In this connection, our age, it may turn out, resembles the classic age of appeasement, the 1930s, when the Western democracies (and the Soviet Union) were ranged against, but preferred not to confront, Nazi Germany and its allies, Fascist Italy, and expansionist Japan. During that decade, Hitler’s inexorable martial, racist, and uncompromising mindset was misread by Western leaders, officials, and intellectuals—and for much the same reasons. Living in unideological societies, they could not fathom the minds and politics of their ideologically driven antagonists.

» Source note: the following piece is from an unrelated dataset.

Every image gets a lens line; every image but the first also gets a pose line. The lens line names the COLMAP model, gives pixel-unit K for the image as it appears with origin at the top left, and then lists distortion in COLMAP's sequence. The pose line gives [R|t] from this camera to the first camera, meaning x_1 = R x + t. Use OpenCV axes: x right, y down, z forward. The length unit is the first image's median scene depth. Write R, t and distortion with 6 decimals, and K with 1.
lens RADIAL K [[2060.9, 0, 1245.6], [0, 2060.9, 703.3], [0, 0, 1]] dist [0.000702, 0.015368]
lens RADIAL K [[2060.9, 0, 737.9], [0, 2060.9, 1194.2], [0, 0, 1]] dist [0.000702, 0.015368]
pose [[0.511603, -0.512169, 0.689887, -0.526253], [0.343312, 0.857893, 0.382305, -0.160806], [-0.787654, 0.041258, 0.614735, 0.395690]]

The leaders and intellectuals of the Western democracies, educated and suffused with liberal and relativist values, by and large were unable to comprehend the essential “otherness” of Hitler and ended up fighting him, to the finish, after negotiation and compromise had proved useless.

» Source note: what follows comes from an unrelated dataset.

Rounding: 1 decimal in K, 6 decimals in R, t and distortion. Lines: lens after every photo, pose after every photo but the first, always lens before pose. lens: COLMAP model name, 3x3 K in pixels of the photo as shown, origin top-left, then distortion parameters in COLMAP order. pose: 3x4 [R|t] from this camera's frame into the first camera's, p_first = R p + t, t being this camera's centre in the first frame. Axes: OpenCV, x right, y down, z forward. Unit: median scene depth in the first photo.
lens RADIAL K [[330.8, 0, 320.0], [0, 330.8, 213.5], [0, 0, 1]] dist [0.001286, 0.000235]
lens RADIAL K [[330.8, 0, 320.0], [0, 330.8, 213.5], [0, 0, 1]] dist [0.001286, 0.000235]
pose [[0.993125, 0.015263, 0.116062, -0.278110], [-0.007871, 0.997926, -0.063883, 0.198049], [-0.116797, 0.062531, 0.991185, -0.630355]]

Another problem for Westerners is that the Palestinians, by design or no, speak to them in several voices. Hamas, which may represent the majority of the Palestinian people and certainly has the unflinching support of some 40 percent of them, speaks clearly. It openly repudiates a two-state solution. Hamas leaders, to bamboozle naïve (or wicked) Westerners like Henry Siegman, occasionally express a tactical readiness for a long-term truce under terms that they know are unacceptable to any Jewish Israelis (complete Israeli withdrawal to the 1967 borders and acceptance of the refugees’ “Right of Return”), but their strategic message is clear, echoing the Roman statesman Cato the Elder: “Israel must be destroyed.”

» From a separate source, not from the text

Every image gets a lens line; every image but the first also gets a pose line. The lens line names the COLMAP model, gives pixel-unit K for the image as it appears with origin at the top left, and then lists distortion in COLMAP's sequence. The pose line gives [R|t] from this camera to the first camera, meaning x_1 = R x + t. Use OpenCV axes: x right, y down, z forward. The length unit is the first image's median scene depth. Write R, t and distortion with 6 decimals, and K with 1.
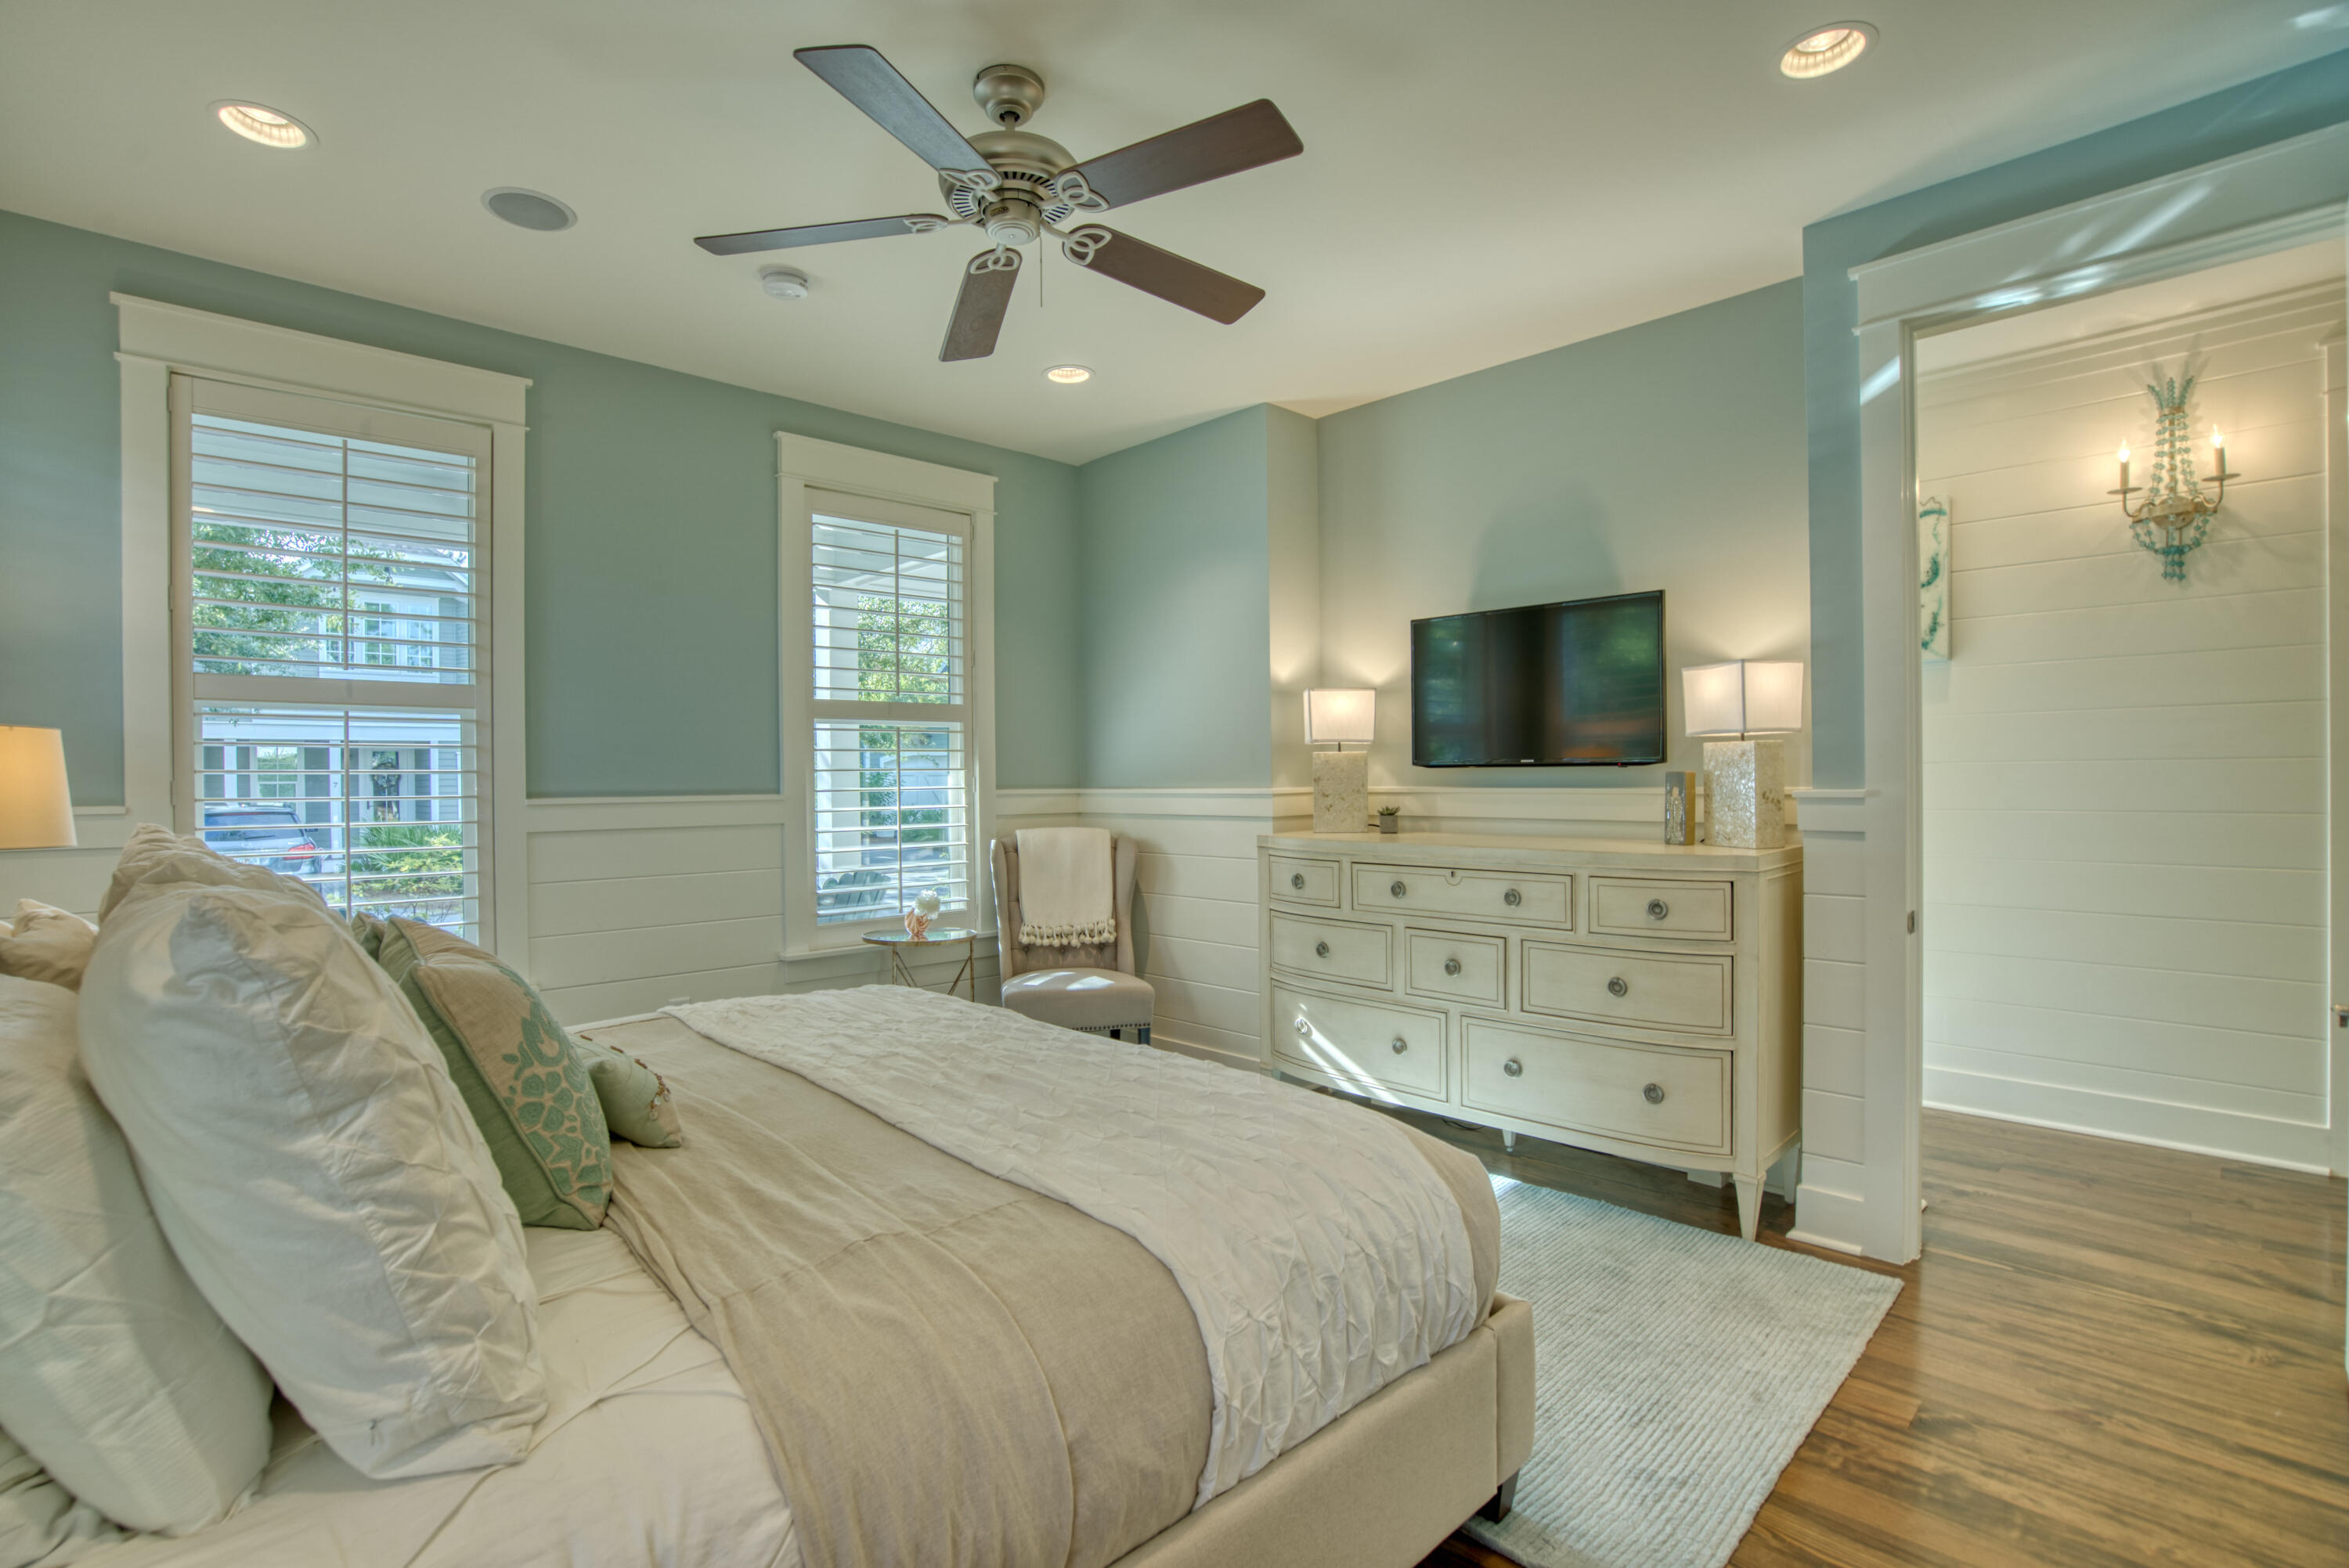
lens RADIAL K [[1084.1, 0, 1175.0], [0, 1084.1, 778.6], [0, 0, 1]] dist [-0.016376, 0.001113]
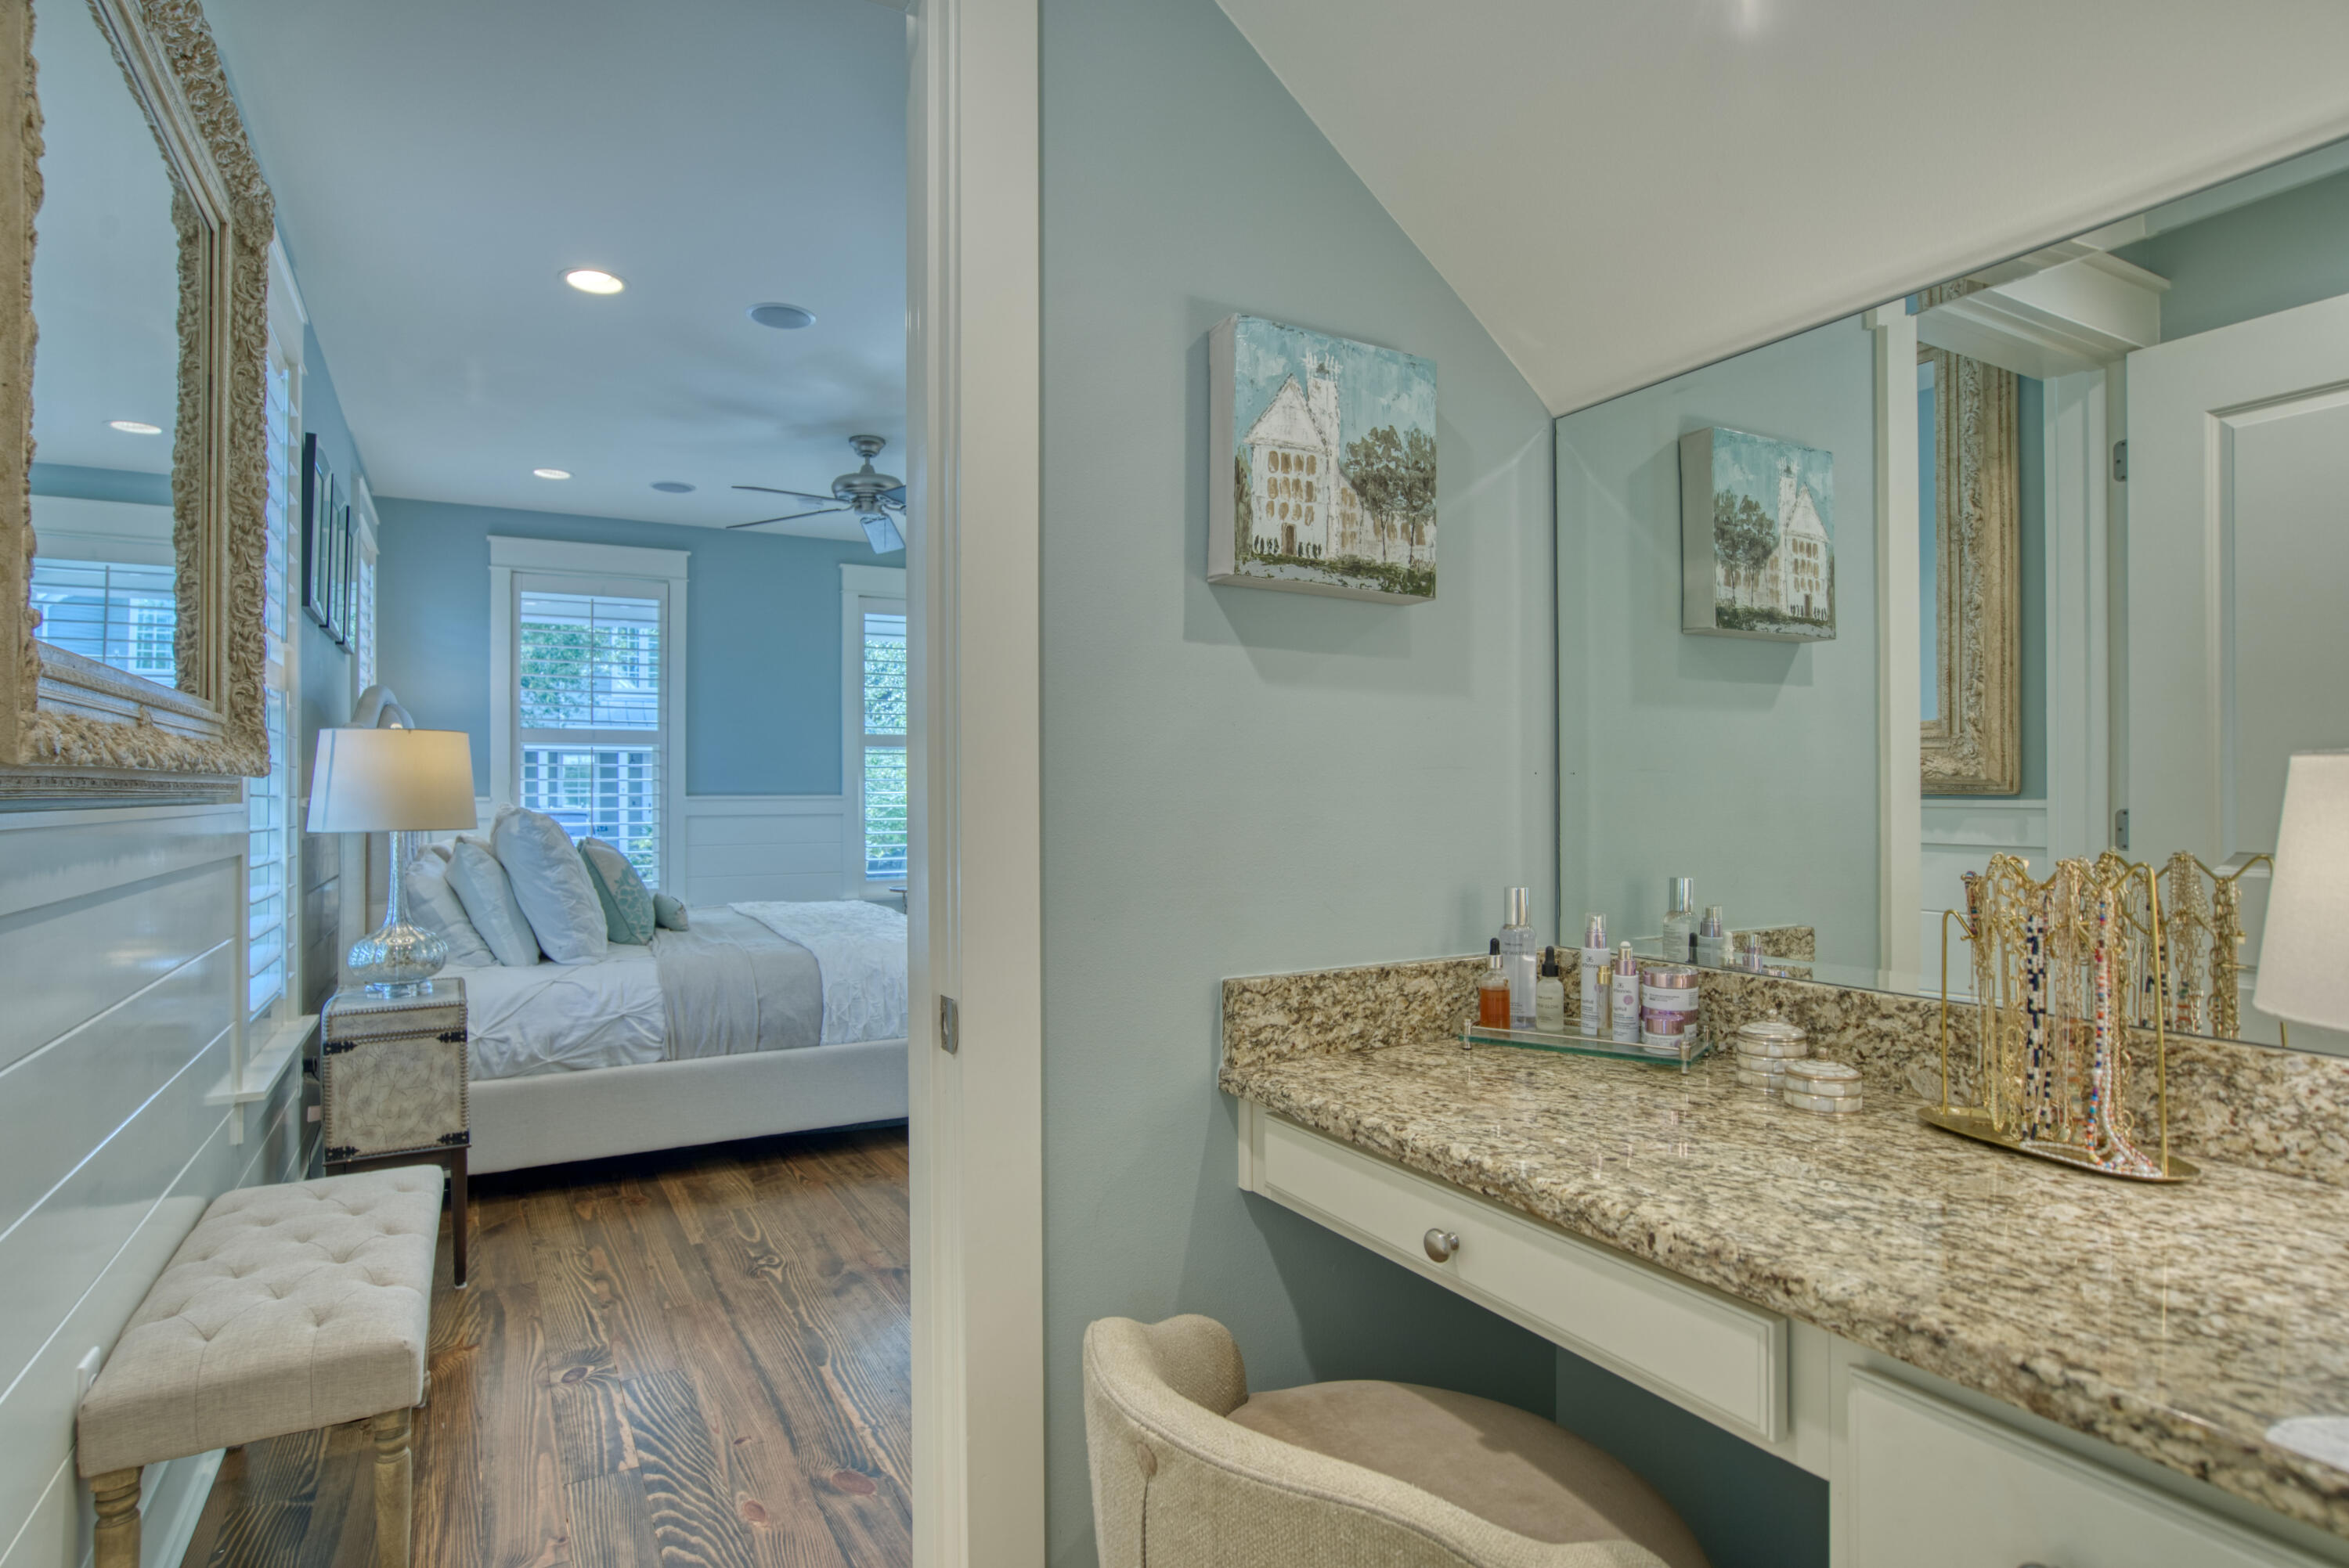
lens RADIAL K [[1217.6, 0, 1174.1], [0, 1217.6, 784.9], [0, 0, 1]] dist [-0.001543, -0.000211]
pose [[0.969836, 0.008202, -0.243620, 1.417503], [-0.009566, 0.999945, -0.004416, 0.003490], [0.243571, 0.006613, 0.969861, -1.568899]]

The secular Palestinian leadership looks to a similar historical denouement but is more flexible on the tactics and pacing. They express a readiness for a two-state solution but envision such an outcome as intermediate and temporary. They speak of two states, a Palestinian Arab West Bank-Gaza-East Jerusalem state and another state whose population is Jewish and Arab and which they believe will eventually become majority-Arab within a generation or two through Arab procreation (Palestinian Arab birth-rates are roughly twice those of Israeli Jews) and the “return” of Palestinians with refugee status. This is why Fatah’s leaders, led by Palestine National Authority President Mahmoud Abbas, flatly reject the Clintonian formula of “two states for two peoples” and refuse to recognize the “other” state, Israel, as a “Jewish state.” They hope that this “other” state will also, in time, be “Arabized,” thus setting the stage for the eventual merger of the two temporary states into one Palestinian Arab-majority state between the River and the Sea.